AWO option implicitly activates the APPLY WRITE-ONLY clause for all physical sequential, variable-length, blocked files (irrespective of whether it is specified in the program). NOAWO is the default option. Using the APPLY WRITE-ONLY clause makes optimum use of buffer and device space. With APPLY WRITE-ONLY specified, the file buffer is written to the output device only when the next record does not fit in the unused portion of the buffer. Without APPLY WRITE-ONLY specified, a file buffer is written to the output device when it does not have enough space for a maximum-size record.
According to IBM, a program using variable-length blocked files and AWO was 86% faster than NOAWO (as the result of using 98% fewer EXCPs to process the writes).
BLOCK0 option changes the default for QSAM files from unblocked to blocked thus gaining the benefit of system-determined blocking for output files. NOBLOCK0 is the default. BLOCK0 is applicable for each file that meets all of the following criteria:
- The FILE-CONTROL paragraph specifies ORGANIZATION clause as SEQUENTIAL or omits it.
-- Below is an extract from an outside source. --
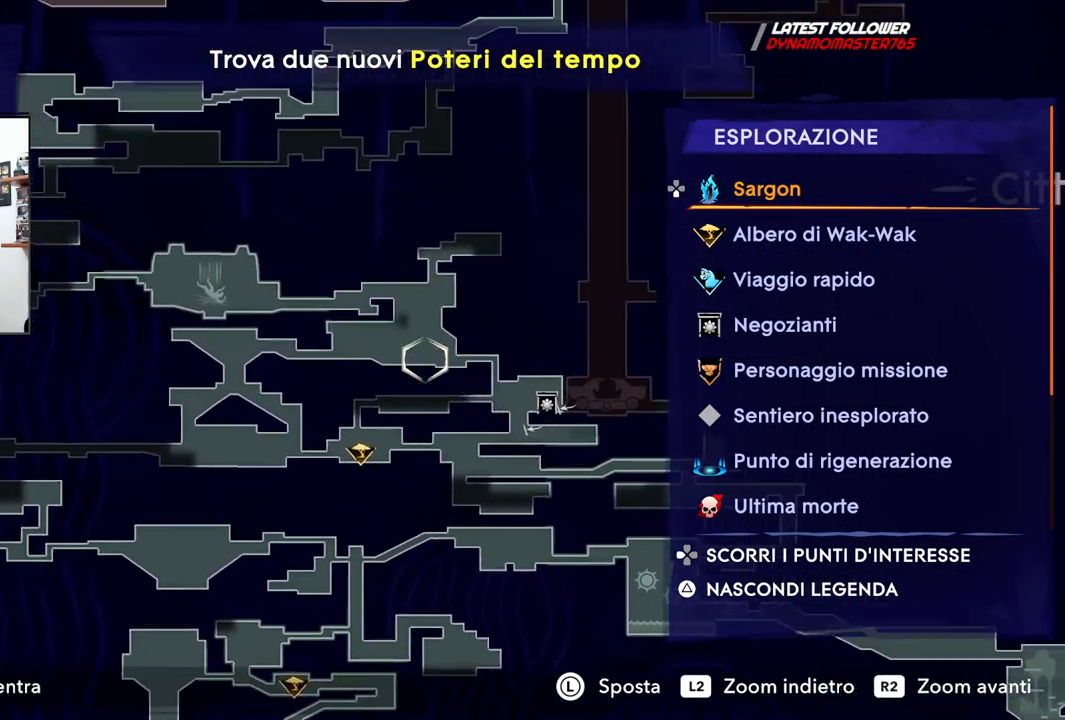
{"buttons": [], "left_stick": "up-right", "right_stick": "center", "events": [[50, "left_stick", "up-left"], [467, "left_stick", "up-right"]]}
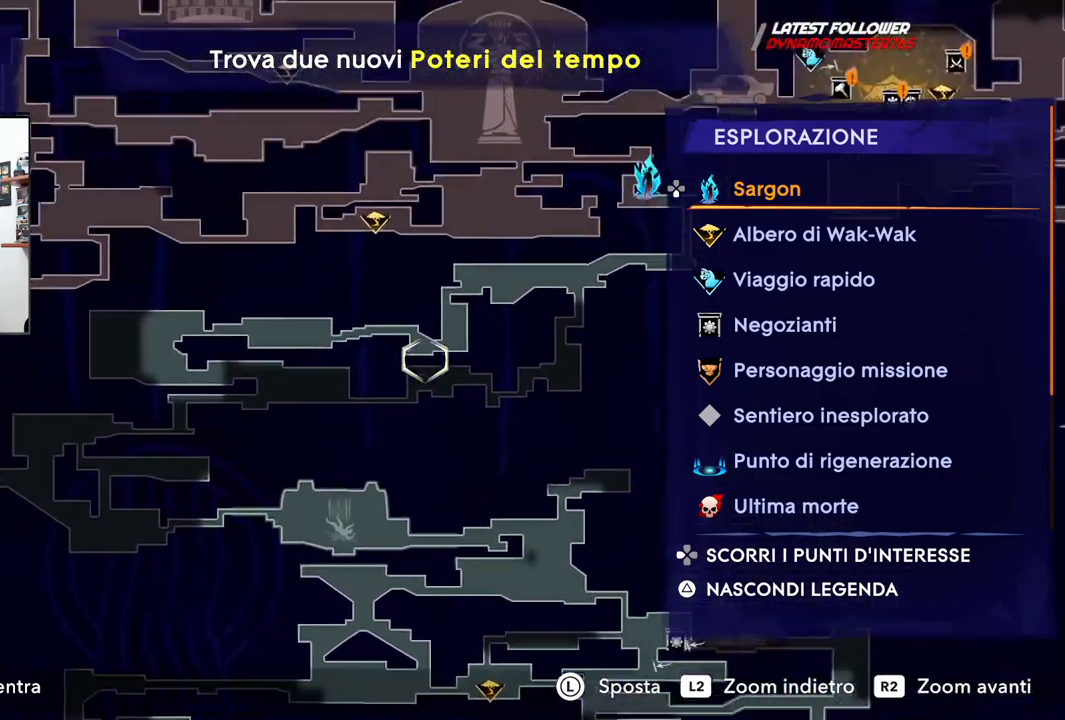
{"buttons": [], "left_stick": "down-right", "right_stick": "center", "events": [[500, "left_stick", "down-right"]]}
- The FD entry does not specify RECORDING MODE U.
- The FD entry does not specify a BLOCK CONTAINS clause.
AWO might apply to more files than it otherwise would, if BLOCK0 is also specified (as AWO applies only for blocked variable-length records). One program using BLOCK0 was found to be 88% faster than using NOBLOCK0 (using 98% fewer EXCPs).
Note that specifying BLOCK0 for existing programs might change the behavior of the program – especially for files opened as INPUT without block size.
NUMPROC(PFD) improves the performance of processing numeric internal decimal and zoned decimal data. With NUMPROC(PFD), the compiler assumes that the data has the correct sign and bypasses the sign fix-up processing. But use this option only if your program data agrees exactly with the following IBM system standards.
Note that NUMPROC(NOPFD)is the default – and recommended if the numeric internal decimal and zoned decimal data might not use proper signs (especially if the program has to process external data files). Also note that NUMPROC(NOPFD) or NUMPROC(MIG) should be used if a COBOL program calls programs written in PL/I or FORTRAN.
NUMPROC(PFD) – that can provide performance benefit between 5-20% – is advisable for performance sensitive applications after ensuring that the necessary conditions are met.
TRUNC(OPT) is another performance tuning option for performance sensitive application and should be used only when the data in the application program conforms to the PICTURE and USAGE specifications.
While the above points are related to runtime efficiency, the following two options are worth noting in a development environment:
- Use BUFSIZE to allocate an amount of main storage to the buffer for each compiler work data set. Usually, a large buffer size improves the performance of the compiler.
- Use the COMPILE option only if you want to force full compilation even in the presence of serious errors. All diagnostics and object code will be generated. Do not try to run the object code if the compilation resulted in serious errors: the results could be unpredictable or an abnormal termination could occur.
With judicial use of the compiler options – suited for the given environment – performance benefits can be achieved without modifying the programs.